I’d like to talk about the interface between the two. ‘Interface’ is a good buzzword, like ‘synergy’. Let’s see if we can whiteboard some synergies around this interface.
The last time I wrote about the Plenary Council, it was in the context of the 2016 National Count of Attendance – the Mass attendance figures that were finally published in 2021.
They were pretty dire, as expected. I was really hoping that the Plenary Council deliberations would be informed by this.
So it’s amazing how all roads lead to this same central point: the Eucharist, the Mass, the source and summit of our Christian life.
The Instrumentum Laboris noted that it’s time we looked at redrawing diocesan boundaries and sharing clergy. Good call.
But fixing Church governance from the top down is just rearranging the deckchairs on the Titanic. Also, someone once pointed out that allowing people who don’t understand the faith to teach, evangelise and instruct others is a waste of both time and eternity (Matt 23:15).

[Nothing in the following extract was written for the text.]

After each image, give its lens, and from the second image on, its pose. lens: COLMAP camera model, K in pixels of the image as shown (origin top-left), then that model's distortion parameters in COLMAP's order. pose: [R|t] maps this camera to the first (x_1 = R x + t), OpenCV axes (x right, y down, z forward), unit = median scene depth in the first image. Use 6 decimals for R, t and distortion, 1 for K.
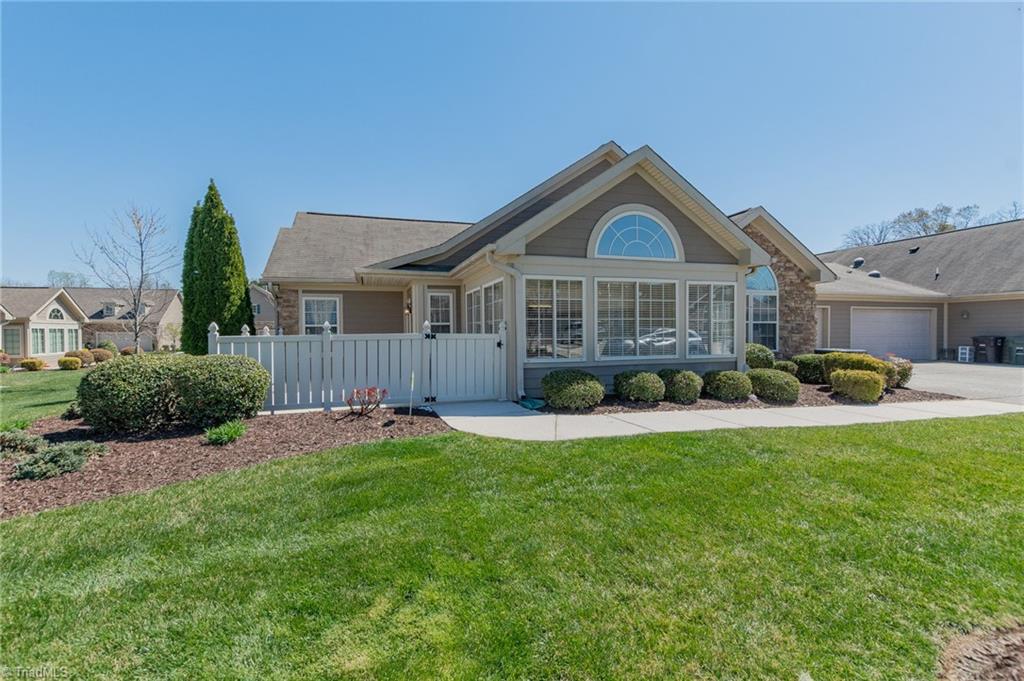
lens RADIAL K [[445.7, 0, 512.0], [0, 445.7, 340.5], [0, 0, 1]] dist [-0.039032, 0.000029]
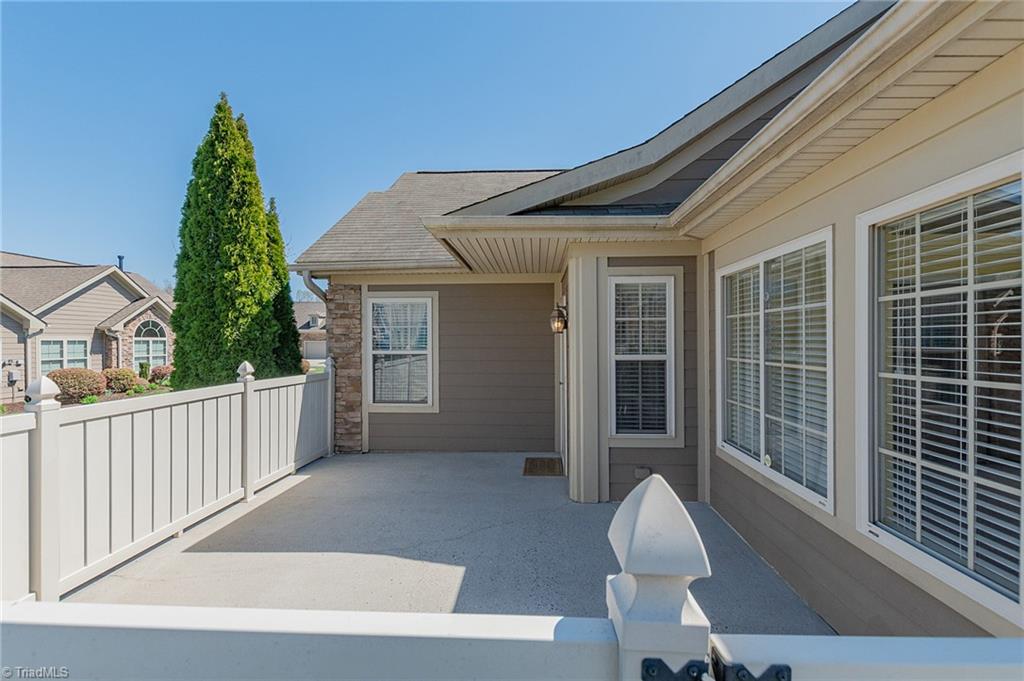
lens RADIAL K [[454.1, 0, 512.0], [0, 454.1, 340.5], [0, 0, 1]] dist [0.001810, 0.000096]
pose [[0.930423, 0.004919, -0.366454, -0.115539], [-0.012109, 0.999777, -0.017323, -0.041625], [0.366287, 0.020555, 0.930275, 0.568103]]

Trying to employ more and more people in Church agencies is not why the Church was created. The Church was not founded to be an employment agency, or a health and education services provider.
We know that the issues in the Church today are a big tangle – pull one thread, and a whole lot of others also unravel. Traditionis Custodes and Pope Francis’ reminder of the abuses of the Novus Ordo have put the liturgy back front and centre.
In 2019, the US Pew Research Center found that half of all US Catholics surveyed didn’t know that the Church teaches that the Eucharist is the Body and Blood of Jesus Christ. They thought that the Church taught that it was just a symbol of Christ’s body.
This is probably why the same survey found that only one-third believed that the Eucharist really was the Body and Blood of Jesus Christ. Another 22 percent actively rejected the idea, even though they knew it was what the Church taught.
But the more a person went to Mass, the more likely they were to accept the Church’s teaching about transubstantiation. Around 60 percent of those who went weekly to Mass believed it.
It would be nice to think that going to Mass produced this effect, but this is very likely to be because the people at Mass were older and were taught by their parents about what the Mass is.
That’s why they’re still going to Mass – and that’s why they still believe this very core Catholic truth.
I read an article in Crux recently noting that the US ‘has few cultural activities to reinforce belief in the Real Presence among nominal Catholics’. They meant Eucharistic processions.
But when I read it, I thought that you could easily count sloppy, debased Masses among those activities that don’t reinforce belief in the Real Presence among Catholics.
So it’s amazing how all roads lead to this same central point: the Eucharist, the Mass, the source and summit of our Christian life. Unhook people from that, and the rest of it unravels.